The Man of Mode

The Man of Mode

The Man of Mode

The Man of Mode

Excerpt

The last of Etherege's three plays, The Man of Mode was licensed for publication on June 3, 1676, and entered in the Stationers' Register on June 15: "a book or copy intituled The Man of mode or, Sir Fopling Flutter a comoedy, written byGeorge Etheridge, Esqr." It is unlikely that Etherege supervised the publication. The first edition (Q1) is carelessly printed, but it is more reliable than any other of the early editions. Etherege surely played no part in the publication of a quarto of 1684 (Q2), which introduces new errors.
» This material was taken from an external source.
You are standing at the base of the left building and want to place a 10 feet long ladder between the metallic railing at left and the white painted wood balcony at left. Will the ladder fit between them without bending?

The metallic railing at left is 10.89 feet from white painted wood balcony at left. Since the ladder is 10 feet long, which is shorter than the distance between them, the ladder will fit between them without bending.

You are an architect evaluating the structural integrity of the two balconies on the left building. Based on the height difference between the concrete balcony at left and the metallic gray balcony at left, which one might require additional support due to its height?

A quarto of 1693 (Q3), two years after Etherege's death, closely follows Q2; and the text in the collected works of 1704, though based on Q1, is corrupt in additional details. The present modernized edition uses Q1 as the copy-text and is based on a collation of Q1-3 and 1704. In cases of special interest, variants are recorded from later editions in the textual notes. All editions of the play through 1733 and all collected editions of Etherege have been consulted.

The play presents a problem in modernization because of its erratic and inaccurate use of accent marks on French words and phrases in the early editions. Modern editors have sometimes thought that forms such as coquetté for coquette indicate mispronunciations by Sir Fopling. No clear pattern exists, however, and the problems of accentuation in The Man of Mode are not unique: in early editions of Etherege's The Comical Revenge (1664), as in Wycherley's The Gentleman Dancing Master (1673), almost indiscriminate accents, especially on final e's, mark both French and English when spoken with a French accent. In the present text, the French has been corrected and modernized throughout.